Task :: Look below for the line holding "left eye: (1055, 411)" and the line holding "left front paw: (994, 600)". Transcribe exactly those lines and all lines between them, nothing more.

Dataset extract ::
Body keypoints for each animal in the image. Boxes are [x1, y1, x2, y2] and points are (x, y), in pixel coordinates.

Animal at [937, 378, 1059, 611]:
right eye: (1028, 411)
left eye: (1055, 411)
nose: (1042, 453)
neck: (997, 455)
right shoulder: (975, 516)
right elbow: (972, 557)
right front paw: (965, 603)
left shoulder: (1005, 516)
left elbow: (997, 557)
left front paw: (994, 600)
--
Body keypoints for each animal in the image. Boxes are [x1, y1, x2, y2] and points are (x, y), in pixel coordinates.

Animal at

Task output ::
left eye: (1055, 411)
nose: (1042, 453)
neck: (997, 455)
right shoulder: (975, 516)
right elbow: (972, 557)
right front paw: (965, 603)
left shoulder: (1005, 516)
left elbow: (997, 557)
left front paw: (994, 600)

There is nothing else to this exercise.